Dataset entries
※ ※ ※

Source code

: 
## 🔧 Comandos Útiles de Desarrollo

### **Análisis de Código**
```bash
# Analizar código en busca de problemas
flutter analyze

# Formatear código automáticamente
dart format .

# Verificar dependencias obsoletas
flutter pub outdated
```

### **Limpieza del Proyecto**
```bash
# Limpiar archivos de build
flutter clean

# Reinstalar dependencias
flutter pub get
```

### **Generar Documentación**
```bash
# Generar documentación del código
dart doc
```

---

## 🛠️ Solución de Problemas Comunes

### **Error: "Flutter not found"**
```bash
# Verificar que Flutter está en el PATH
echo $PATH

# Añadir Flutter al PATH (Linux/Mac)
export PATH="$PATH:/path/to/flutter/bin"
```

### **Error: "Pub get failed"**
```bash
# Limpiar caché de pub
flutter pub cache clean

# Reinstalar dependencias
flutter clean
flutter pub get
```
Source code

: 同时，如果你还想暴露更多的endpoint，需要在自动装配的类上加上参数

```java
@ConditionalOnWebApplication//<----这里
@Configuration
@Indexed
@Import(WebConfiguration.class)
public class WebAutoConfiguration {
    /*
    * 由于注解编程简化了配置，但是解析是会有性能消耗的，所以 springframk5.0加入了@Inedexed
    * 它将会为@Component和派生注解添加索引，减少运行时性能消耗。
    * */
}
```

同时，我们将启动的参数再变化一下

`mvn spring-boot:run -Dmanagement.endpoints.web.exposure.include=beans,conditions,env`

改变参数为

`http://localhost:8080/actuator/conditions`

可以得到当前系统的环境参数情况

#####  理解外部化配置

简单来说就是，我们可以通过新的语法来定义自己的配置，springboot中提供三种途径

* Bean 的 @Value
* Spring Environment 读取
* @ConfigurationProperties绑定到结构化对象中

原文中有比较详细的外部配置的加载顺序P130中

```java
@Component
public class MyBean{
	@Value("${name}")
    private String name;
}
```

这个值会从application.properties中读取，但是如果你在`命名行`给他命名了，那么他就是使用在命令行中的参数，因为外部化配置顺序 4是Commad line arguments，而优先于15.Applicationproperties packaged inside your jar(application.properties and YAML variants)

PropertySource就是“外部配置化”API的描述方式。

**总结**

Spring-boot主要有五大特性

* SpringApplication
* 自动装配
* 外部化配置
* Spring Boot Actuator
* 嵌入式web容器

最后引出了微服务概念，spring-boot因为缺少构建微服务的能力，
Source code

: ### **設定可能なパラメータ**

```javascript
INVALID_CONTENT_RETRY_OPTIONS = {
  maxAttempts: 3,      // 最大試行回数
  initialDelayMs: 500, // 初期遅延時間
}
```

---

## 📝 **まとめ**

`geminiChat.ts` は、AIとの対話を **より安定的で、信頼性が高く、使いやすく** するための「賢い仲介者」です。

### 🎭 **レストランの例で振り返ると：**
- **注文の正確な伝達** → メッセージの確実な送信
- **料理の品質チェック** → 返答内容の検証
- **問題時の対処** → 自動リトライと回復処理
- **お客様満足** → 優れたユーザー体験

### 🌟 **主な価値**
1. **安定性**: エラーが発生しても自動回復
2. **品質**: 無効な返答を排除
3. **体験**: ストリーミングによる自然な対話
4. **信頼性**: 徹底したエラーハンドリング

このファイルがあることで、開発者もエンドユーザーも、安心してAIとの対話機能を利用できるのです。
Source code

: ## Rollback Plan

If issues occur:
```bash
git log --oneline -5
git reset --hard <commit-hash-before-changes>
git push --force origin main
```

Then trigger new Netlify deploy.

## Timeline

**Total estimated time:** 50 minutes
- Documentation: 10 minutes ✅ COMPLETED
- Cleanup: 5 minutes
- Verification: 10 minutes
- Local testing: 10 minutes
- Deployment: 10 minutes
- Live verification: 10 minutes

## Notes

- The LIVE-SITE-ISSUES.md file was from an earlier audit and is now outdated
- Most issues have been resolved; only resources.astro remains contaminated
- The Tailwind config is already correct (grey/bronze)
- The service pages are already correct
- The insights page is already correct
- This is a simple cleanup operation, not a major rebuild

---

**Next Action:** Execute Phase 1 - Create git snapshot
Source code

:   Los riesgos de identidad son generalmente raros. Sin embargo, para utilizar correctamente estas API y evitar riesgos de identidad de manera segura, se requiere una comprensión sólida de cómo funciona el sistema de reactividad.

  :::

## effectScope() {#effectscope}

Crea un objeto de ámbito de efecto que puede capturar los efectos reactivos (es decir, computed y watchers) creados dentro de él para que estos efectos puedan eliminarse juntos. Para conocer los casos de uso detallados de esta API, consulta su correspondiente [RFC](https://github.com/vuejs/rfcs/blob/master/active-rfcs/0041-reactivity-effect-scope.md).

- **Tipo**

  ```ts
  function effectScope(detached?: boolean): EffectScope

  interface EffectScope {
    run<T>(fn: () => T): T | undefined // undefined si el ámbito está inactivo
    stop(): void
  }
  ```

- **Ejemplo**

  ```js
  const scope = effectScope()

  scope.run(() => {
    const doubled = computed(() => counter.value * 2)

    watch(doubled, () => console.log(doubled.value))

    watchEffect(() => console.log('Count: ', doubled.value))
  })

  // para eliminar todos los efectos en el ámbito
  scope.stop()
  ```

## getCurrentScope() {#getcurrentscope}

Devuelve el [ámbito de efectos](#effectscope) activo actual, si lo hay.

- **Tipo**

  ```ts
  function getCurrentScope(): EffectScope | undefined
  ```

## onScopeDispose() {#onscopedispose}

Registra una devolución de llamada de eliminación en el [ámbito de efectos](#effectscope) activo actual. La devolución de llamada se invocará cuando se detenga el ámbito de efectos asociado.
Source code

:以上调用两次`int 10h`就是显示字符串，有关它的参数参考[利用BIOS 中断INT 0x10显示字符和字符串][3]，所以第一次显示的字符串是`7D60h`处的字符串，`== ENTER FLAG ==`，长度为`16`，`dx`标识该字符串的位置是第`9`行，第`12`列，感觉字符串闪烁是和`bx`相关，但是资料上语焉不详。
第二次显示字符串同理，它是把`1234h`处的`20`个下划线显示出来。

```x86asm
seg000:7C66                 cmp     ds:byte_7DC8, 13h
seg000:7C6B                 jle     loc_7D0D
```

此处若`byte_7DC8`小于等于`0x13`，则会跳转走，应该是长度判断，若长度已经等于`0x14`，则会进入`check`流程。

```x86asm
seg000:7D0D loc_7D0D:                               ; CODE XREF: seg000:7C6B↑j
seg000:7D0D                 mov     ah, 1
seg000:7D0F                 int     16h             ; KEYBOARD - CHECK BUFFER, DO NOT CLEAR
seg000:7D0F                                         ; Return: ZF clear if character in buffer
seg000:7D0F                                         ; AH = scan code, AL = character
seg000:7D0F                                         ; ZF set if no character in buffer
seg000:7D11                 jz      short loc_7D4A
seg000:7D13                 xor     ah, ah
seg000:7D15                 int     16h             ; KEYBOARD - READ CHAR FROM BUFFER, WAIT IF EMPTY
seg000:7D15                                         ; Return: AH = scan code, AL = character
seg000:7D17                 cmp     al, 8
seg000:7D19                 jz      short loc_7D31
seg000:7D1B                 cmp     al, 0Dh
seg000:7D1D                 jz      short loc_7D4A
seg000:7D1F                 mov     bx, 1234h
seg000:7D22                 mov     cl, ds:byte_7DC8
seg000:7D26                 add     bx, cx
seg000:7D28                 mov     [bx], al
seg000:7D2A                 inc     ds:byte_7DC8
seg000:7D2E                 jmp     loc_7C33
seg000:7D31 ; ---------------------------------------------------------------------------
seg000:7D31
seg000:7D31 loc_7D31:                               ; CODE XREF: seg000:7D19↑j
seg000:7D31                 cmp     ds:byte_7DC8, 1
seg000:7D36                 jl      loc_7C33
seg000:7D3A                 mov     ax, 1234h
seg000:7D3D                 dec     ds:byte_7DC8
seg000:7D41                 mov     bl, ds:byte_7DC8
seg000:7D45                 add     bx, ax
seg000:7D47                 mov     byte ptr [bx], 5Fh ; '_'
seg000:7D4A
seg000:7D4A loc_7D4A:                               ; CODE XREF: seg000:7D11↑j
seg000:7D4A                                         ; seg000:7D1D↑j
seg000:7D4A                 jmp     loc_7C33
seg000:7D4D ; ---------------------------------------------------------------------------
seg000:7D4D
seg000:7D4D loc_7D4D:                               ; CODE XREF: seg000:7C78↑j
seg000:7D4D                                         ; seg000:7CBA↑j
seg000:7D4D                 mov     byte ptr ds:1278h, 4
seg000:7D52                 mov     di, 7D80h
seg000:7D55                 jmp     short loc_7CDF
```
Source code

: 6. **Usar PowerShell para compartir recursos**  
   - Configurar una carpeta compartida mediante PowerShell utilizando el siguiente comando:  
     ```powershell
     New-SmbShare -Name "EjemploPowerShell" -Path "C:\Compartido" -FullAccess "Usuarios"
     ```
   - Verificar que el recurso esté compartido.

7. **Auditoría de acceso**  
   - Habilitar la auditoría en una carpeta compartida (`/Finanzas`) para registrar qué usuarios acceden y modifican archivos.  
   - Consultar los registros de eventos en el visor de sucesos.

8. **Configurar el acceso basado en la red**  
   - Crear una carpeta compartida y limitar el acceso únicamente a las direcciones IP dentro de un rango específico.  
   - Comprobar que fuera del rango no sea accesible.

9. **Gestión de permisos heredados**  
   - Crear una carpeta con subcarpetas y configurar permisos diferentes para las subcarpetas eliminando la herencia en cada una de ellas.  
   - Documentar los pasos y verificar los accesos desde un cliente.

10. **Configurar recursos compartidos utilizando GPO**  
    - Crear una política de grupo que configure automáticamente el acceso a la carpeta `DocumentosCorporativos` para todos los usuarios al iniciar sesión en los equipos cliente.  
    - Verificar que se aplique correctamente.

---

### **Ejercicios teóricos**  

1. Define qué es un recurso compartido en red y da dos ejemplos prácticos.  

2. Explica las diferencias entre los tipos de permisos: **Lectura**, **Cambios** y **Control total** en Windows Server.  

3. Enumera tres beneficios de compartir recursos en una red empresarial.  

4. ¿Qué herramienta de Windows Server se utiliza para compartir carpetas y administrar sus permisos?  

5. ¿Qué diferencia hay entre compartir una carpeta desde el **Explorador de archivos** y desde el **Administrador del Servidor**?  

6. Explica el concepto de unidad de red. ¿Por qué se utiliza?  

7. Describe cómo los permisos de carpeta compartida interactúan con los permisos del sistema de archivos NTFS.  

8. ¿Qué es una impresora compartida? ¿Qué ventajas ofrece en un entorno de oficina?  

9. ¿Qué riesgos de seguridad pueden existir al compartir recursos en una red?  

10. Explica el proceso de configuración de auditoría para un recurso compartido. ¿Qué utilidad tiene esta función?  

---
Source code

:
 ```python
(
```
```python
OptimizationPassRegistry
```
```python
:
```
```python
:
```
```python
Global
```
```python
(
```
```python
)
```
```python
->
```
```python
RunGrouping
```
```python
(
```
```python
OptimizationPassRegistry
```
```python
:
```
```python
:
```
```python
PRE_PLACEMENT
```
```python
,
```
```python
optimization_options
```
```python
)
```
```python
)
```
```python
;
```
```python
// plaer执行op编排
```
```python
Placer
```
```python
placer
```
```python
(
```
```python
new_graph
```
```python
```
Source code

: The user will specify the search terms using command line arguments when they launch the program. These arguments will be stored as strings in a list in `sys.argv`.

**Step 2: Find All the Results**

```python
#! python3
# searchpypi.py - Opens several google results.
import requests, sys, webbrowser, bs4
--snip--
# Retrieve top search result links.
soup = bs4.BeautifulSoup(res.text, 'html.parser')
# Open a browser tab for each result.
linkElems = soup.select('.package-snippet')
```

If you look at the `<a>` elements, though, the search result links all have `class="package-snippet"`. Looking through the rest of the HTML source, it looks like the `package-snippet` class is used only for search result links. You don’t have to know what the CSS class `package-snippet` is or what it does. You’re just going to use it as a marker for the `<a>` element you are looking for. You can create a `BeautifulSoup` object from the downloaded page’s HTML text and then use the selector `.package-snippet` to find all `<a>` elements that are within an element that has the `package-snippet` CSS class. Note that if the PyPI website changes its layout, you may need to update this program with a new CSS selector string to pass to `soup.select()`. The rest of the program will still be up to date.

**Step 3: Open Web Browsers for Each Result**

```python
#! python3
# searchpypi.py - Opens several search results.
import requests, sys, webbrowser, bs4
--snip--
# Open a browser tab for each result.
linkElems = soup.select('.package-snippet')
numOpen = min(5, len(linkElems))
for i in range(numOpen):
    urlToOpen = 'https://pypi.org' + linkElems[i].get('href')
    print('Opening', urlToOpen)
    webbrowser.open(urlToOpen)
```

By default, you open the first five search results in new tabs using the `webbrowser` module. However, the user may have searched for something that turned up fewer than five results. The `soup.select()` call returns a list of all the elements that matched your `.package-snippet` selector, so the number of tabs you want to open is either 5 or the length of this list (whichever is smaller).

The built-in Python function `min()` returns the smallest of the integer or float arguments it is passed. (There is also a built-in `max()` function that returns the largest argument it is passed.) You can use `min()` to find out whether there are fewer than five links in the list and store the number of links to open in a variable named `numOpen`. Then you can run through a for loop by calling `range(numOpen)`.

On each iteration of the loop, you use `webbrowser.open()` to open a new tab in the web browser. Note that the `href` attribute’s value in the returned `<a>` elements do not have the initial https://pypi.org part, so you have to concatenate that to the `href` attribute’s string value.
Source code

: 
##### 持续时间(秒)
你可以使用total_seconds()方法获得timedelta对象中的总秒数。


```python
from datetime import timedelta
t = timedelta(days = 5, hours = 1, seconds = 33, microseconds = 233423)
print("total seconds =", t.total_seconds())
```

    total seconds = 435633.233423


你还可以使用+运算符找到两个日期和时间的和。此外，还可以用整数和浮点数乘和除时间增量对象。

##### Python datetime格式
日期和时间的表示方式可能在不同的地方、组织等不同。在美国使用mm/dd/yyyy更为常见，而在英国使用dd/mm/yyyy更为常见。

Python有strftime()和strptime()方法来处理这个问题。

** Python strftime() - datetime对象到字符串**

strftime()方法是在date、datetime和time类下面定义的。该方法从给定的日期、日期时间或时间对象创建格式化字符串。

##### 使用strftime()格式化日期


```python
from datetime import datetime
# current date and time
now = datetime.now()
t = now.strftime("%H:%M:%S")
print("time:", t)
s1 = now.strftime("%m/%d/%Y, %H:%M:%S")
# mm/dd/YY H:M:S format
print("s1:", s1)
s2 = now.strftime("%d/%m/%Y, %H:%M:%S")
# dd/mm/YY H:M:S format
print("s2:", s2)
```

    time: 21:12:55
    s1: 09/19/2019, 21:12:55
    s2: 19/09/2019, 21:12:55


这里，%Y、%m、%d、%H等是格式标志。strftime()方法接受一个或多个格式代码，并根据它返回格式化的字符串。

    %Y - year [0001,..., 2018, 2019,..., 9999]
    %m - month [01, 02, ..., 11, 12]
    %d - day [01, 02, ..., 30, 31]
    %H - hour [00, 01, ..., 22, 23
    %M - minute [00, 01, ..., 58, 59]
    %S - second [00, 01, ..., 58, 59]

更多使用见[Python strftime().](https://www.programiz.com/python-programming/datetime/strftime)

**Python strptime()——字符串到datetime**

※ ※ ※

**GOAL OF THE EXERCISE:** Every line in the records above with the string "compartir" in it should be shown.

**RESPONSE AREA:**
: 6. **Usar PowerShell para compartir recursos**  
3. Enumera tres beneficios de compartir recursos en una red empresarial.  
4. ¿Qué herramienta de Windows Server se utiliza para compartir carpetas y administrar sus permisos?  
5. ¿Qué diferencia hay entre compartir una carpeta desde el **Explorador de archivos** y desde el **Administrador del Servidor**?  
9. ¿Qué riesgos de seguridad pueden existir al compartir recursos en una red?  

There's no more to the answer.